## [Assignment]
Please keep pictures out and return the lines below exactly, from the one holding "Table 3 Effect" through the last, both included.

## [Recorded information]

== == ==

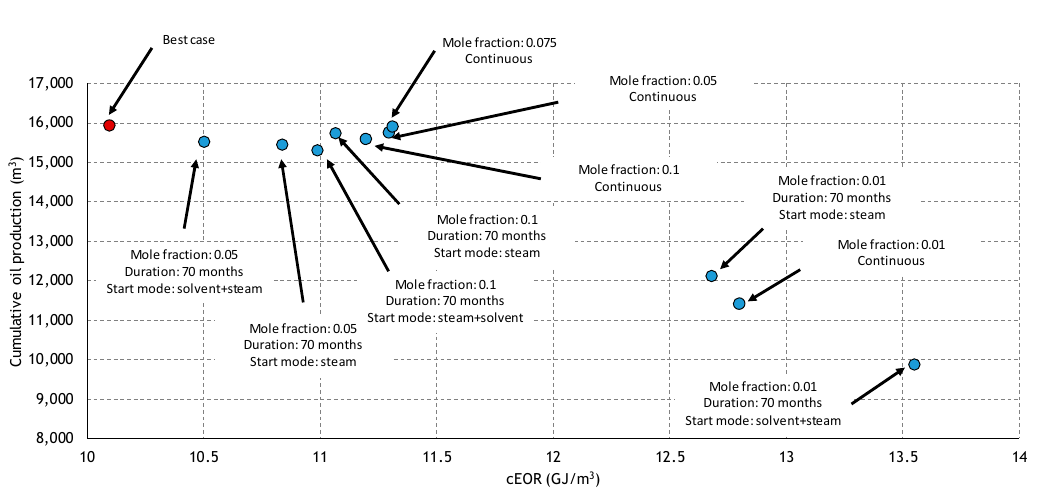
Figure 18. Comparison between the best cyclic ES-SAGD cases and other cases where the solvent is added continuously to the steam or trough cycles of different duration. In all of these cases, hexane is used as solvent.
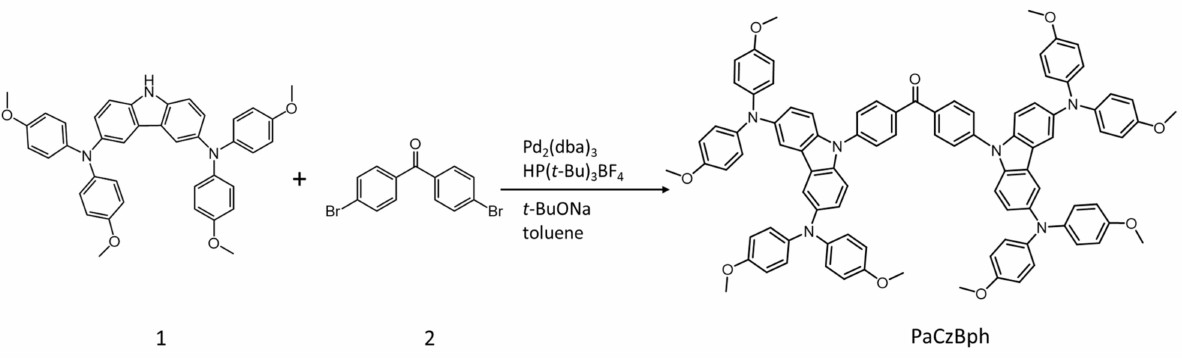
Figure 16. Synthesis of PaCzBph. Reprinted from [78] with permission from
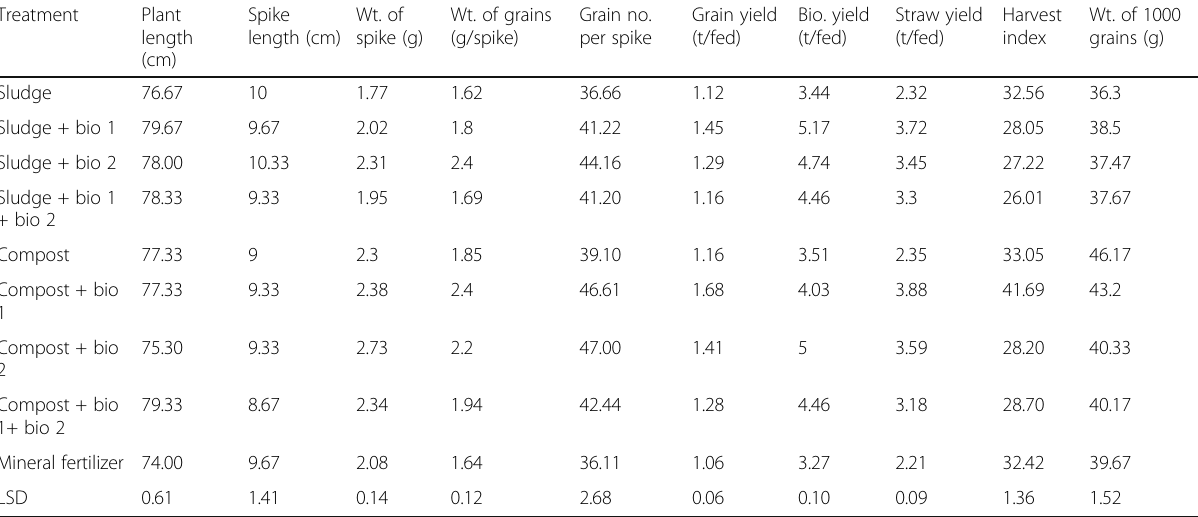
Table 3 Effect of compost, sludge, and biofertilizers on yield and yield components of wheat plants grown in newly reclaimed soil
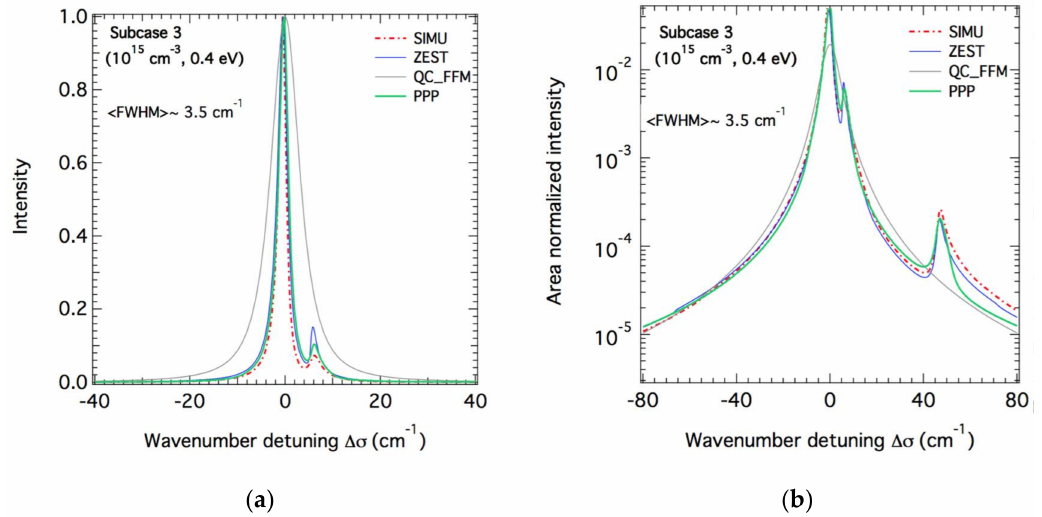
Figure 3. Same as Figures 1 and 2 but for T e = T i = 0.4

== == ==

## [Finished task]
Table 3 Effect of compost, sludge, and biofertilizers on yield and yield components of wheat plants grown in newly reclaimed soil
Figure 3. Same as Figures 1 and 2 but for T e = T i = 0.4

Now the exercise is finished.